Task instructions: Beginning with the first line, transcribe the entries below exactly through the line containing "nuclear staining is", inclusive.

━━━

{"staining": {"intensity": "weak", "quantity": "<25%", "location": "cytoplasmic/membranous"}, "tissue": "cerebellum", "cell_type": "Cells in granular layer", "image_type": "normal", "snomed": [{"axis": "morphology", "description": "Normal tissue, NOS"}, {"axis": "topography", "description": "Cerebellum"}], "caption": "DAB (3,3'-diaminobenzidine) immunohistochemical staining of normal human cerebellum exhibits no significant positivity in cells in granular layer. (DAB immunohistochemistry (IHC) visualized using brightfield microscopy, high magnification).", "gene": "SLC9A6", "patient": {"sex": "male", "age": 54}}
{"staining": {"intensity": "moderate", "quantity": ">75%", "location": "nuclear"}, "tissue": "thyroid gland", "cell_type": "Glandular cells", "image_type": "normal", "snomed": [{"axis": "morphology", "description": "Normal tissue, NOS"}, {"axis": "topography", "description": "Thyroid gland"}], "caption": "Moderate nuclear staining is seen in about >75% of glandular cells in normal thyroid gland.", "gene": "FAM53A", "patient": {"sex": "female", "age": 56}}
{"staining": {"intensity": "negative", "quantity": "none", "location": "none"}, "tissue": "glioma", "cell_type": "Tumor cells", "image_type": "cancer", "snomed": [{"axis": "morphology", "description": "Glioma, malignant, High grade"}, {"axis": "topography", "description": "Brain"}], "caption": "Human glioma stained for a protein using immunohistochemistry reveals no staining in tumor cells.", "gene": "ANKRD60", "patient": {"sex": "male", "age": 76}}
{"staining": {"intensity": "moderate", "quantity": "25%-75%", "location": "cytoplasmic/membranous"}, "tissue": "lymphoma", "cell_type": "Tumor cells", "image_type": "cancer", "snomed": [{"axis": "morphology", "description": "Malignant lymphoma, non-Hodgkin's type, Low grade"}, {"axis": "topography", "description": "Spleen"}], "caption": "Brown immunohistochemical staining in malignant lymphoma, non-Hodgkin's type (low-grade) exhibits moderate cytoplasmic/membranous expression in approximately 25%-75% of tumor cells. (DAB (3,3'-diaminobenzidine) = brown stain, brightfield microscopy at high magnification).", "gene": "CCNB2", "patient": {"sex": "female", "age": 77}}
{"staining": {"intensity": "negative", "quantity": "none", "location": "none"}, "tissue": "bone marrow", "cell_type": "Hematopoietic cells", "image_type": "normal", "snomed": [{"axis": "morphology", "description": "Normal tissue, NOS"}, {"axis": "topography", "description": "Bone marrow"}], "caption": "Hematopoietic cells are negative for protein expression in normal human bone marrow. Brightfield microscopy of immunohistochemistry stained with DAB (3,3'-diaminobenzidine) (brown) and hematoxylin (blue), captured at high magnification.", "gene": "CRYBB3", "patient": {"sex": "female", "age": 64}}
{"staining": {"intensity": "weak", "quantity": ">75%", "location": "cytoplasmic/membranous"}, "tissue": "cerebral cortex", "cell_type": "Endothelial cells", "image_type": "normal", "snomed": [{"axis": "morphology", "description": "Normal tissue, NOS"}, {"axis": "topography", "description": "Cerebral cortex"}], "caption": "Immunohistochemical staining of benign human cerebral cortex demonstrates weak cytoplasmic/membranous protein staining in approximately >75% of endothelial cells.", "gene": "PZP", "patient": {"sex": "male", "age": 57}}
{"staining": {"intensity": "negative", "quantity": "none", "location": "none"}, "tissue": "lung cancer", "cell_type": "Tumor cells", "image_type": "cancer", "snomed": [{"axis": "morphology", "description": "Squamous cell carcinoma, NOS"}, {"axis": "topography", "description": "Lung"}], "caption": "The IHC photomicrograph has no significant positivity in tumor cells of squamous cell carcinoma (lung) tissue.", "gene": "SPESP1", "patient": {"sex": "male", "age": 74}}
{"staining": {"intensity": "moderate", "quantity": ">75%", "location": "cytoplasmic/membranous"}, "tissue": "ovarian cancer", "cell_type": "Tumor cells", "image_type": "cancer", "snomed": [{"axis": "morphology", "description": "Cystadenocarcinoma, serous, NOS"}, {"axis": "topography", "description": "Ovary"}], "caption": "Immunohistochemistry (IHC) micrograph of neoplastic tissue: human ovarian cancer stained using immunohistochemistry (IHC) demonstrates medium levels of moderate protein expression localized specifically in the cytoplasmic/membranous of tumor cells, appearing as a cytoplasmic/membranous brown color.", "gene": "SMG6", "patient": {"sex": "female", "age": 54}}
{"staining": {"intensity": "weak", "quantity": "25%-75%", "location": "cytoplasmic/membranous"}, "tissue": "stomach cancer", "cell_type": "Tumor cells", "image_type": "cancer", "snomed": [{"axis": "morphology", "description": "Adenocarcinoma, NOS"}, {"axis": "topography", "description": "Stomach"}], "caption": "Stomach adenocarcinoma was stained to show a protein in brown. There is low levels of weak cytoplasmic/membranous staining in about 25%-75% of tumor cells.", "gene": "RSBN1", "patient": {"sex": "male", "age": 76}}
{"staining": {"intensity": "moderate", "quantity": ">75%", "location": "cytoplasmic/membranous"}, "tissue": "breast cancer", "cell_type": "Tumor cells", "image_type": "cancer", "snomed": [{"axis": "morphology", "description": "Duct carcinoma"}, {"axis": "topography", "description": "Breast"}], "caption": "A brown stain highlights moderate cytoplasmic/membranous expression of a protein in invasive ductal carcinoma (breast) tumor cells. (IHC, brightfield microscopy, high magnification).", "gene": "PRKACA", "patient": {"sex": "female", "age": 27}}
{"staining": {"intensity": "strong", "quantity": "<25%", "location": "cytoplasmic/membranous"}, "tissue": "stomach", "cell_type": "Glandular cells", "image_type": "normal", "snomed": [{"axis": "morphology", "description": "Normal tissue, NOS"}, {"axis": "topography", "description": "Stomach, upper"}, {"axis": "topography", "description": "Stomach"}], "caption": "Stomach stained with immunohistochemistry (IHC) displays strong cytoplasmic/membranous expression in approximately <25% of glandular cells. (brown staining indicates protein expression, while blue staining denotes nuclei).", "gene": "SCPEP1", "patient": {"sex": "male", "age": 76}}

━━━

Your solution:
{"staining": {"intensity": "weak", "quantity": "<25%", "location": "cytoplasmic/membranous"}, "tissue": "cerebellum", "cell_type": "Cells in granular layer", "image_type": "normal", "snomed": [{"axis": "morphology", "description": "Normal tissue, NOS"}, {"axis": "topography", "description": "Cerebellum"}], "caption": "DAB (3,3'-diaminobenzidine) immunohistochemical staining of normal human cerebellum exhibits no significant positivity in cells in granular layer. (DAB immunohistochemistry (IHC) visualized using brightfield microscopy, high magnification).", "gene": "SLC9A6", "patient": {"sex": "male", "age": 54}}
{"staining": {"intensity": "moderate", "quantity": ">75%", "location": "nuclear"}, "tissue": "thyroid gland", "cell_type": "Glandular cells", "image_type": "normal", "snomed": [{"axis": "morphology", "description": "Normal tissue, NOS"}, {"axis": "topography", "description": "Thyroid gland"}], "caption": "Moderate nuclear staining is seen in about >75% of glandular cells in normal thyroid gland.", "gene": "FAM53A", "patient": {"sex": "female", "age": 56}}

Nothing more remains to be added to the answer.